Passage shown:
===

With Netflix on board, launches in Canada this fall, it is a very interesting option.

We already love our ATV but with Netflix we will say goodbye to commercials forever! yay!

And it won't break the bank to have one in the bedroom as well.


----------



## Elric (Jul 30, 2005)

I think I'm going to preorder mine today actually, I like the idea of streaming to and from my other idevices.

Not to mention 99 cent episodes, even if I watch 90 shows in a month (in reality will be around 20), it's still cheaper than digital cable... with no commercials. And no "to watch that show, you need this channel, to get that channel you need this bundle..." screw that.


----------



## Dammacx (May 22, 2006)

For $100 I think it is great for what it is designed for and I would get one if I didn't already have a Xbox and My Computer a few feet from my main TV anyways. But as a simple way to bring all your computer content to your TV I think it is great. For people who want more they already have a computer or other device hooked up. But for many people this is a great solution. Also the main purpose of this device is for you to easily get your iTunes content to your big screen.The easier they make it for people to do that the more they (people) will consume and the more money they (Apple - and their partners) will make. 

I just wonder when they will finally rename iTunes to iMedia or something similar. iTunes has been more than a tunes player for a long time - they should have taken the opportunity with version 10 and the big release of the new Apple TV to jump on a new name so it (the name) makes more sense.


----------



## andreww (Nov 20, 2002)

Apple's cost to rent a first run HD movie seems to be several dollars cheaper than Rogers in demand, so I could see picking one up at some point. It may not get used much, but I can see the youtube function being used quite a bit.


----------



## jrichardson (Mar 9, 2007)

I like to watch TED talks on my ATV but I'm thinkingof picking up the new ATV, just for fun.


----------



## Guest (Sep 2, 2010)

I don't see myself picking one up. I hate the whole iTunes lockin personally. You can only buy content from iTunes and you can only stream video from iTunes. I don't use iTunes for video management or playback ... it's honestly not well designed for video at all and only being able to stream to the apple TV from iTunes pretty much kills it's usefulness to me. I run Plex on my mac mini's here and am very happy with it.


----------



## Rps (May 2, 2009)

jrichardson said:


> I like to watch TED talks on my ATV but I'm thinkingof picking up the new ATV, just for fun.


Say, i like to watch TED TALKS as well. I'm thinking of getting an Apple TV unit, how would that work.


----------



## DavidH (Jan 4, 2009)

I am going to take a "wait & see" approach due to the fairly restricted amount of TV content that is going to be available.
You heard Steve's "jab" at the networks saying something to the effect "until the others see the light".

I think the new device is definitely on the right track, I just wish the content providers would "come around" to looking at new business models.
At the end of the day, Steve's new device is only as good as the content available from the media producers.

I still may get one just to get my computer content to the TV e.g. photos, home movies, video podcasts, music etc.

DavidH


----------



## Elric (Jul 30, 2005)

mguertin said:


> I don't see myself picking one up. I hate the whole iTunes lockin personally. You can only buy content from iTunes and you can only stream video from iTunes. I don't use iTunes for video management or playback ... it's honestly not well designed for video at all and only being able to stream to the apple TV from iTunes pretty much kills it's usefulness to me. I run Plex on my mac mini's here and am very happy with it.

===

Skeletal landmark data
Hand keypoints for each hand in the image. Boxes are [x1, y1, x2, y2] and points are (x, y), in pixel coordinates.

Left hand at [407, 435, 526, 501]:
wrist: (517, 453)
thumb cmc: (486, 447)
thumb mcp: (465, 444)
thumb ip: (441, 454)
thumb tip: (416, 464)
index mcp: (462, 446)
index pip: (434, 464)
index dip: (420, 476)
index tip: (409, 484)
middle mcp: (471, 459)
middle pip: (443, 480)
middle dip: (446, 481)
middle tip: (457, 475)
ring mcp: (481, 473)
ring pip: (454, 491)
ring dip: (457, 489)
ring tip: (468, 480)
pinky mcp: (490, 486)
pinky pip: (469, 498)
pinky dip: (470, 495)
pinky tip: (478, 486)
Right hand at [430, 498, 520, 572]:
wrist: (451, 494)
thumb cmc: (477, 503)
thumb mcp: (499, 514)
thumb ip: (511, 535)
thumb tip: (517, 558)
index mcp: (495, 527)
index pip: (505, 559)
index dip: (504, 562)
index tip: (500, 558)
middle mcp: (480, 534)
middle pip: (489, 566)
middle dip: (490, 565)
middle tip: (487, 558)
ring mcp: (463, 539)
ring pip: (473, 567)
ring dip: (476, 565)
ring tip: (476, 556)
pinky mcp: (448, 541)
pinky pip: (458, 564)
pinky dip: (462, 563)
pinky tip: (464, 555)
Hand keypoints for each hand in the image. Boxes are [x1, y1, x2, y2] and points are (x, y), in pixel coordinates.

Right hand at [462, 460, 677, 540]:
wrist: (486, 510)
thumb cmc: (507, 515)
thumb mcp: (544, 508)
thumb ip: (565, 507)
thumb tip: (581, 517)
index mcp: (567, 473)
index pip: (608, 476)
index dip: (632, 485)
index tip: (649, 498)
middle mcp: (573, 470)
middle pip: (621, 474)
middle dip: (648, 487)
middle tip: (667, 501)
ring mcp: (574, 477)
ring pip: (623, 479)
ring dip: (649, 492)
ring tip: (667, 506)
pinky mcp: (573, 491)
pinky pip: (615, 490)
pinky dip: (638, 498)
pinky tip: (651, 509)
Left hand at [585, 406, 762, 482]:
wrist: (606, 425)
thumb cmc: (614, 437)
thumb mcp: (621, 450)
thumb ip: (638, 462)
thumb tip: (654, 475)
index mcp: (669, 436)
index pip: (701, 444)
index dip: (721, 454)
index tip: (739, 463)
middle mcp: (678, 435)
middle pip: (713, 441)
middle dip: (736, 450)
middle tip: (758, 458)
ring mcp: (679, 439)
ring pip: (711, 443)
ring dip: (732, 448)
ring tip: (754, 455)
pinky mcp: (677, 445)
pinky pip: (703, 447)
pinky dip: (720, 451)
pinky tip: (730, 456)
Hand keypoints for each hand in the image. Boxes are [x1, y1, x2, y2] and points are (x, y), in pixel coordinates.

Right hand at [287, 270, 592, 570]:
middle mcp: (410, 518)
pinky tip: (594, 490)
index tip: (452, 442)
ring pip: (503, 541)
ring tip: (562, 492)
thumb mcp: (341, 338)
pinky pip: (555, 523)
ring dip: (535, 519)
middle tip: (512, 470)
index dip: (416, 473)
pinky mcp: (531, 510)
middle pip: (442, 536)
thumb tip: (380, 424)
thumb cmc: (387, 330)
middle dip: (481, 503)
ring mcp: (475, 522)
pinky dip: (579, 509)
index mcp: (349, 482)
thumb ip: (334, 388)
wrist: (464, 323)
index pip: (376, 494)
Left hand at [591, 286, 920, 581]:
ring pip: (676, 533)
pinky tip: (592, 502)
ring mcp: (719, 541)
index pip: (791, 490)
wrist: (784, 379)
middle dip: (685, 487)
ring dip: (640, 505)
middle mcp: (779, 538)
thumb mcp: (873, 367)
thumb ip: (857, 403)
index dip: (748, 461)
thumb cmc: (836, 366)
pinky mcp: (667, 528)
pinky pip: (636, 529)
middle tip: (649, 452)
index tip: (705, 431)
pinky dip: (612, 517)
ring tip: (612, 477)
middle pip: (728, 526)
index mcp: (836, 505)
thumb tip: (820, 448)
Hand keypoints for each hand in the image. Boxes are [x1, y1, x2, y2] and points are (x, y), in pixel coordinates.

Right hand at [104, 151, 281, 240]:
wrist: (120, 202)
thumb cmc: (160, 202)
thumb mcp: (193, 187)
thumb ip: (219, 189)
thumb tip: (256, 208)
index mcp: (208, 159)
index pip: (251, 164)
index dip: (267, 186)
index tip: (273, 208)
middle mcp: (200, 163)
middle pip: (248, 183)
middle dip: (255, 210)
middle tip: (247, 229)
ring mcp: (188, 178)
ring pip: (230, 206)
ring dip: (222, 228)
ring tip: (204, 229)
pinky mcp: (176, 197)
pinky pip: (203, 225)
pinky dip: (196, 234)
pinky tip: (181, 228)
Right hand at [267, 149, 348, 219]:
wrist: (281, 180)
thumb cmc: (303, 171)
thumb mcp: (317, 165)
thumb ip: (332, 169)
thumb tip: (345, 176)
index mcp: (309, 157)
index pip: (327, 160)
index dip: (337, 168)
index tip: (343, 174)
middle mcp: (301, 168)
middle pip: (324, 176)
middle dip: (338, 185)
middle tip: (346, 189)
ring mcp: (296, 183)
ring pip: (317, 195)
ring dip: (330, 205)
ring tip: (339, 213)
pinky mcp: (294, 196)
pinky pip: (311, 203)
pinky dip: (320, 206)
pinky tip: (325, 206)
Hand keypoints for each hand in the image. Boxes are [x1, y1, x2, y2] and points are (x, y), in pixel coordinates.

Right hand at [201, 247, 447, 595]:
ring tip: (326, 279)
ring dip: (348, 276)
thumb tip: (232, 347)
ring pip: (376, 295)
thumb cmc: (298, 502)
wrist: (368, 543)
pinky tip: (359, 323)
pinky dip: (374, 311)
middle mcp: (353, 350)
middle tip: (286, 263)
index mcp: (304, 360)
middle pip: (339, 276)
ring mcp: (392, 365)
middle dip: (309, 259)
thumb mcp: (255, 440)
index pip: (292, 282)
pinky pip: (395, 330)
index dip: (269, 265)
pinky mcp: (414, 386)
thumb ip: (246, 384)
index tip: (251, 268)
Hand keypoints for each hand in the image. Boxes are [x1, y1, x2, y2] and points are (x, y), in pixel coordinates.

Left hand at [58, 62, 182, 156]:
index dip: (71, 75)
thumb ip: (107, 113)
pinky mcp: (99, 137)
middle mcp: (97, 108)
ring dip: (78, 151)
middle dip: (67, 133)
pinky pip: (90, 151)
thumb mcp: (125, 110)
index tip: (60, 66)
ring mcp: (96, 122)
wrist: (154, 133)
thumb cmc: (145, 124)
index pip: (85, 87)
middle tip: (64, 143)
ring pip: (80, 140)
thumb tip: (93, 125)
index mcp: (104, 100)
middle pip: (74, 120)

===

Using the information:
a – Answer these questions about the Apple TV forum thread:
(i) What price does Dammacx give for the device?
(ii) What does the Guest post say is run on the mac minis?
(iii) What per-episode cost does Elric mention?
b – Print the text of the Apple TV forum thread between "Say, i like" and "new business models.", inclusive.

Answers for the tasks:
a –
(i) $100
(ii) Plex
(iii) 99 cents

b –
Say, i like to watch TED TALKS as well. I'm thinking of getting an Apple TV unit, how would that work.


----------



## DavidH (Jan 4, 2009)

I am going to take a "wait & see" approach due to the fairly restricted amount of TV content that is going to be available.
You heard Steve's "jab" at the networks saying something to the effect "until the others see the light".

I think the new device is definitely on the right track, I just wish the content providers would "come around" to looking at new business models.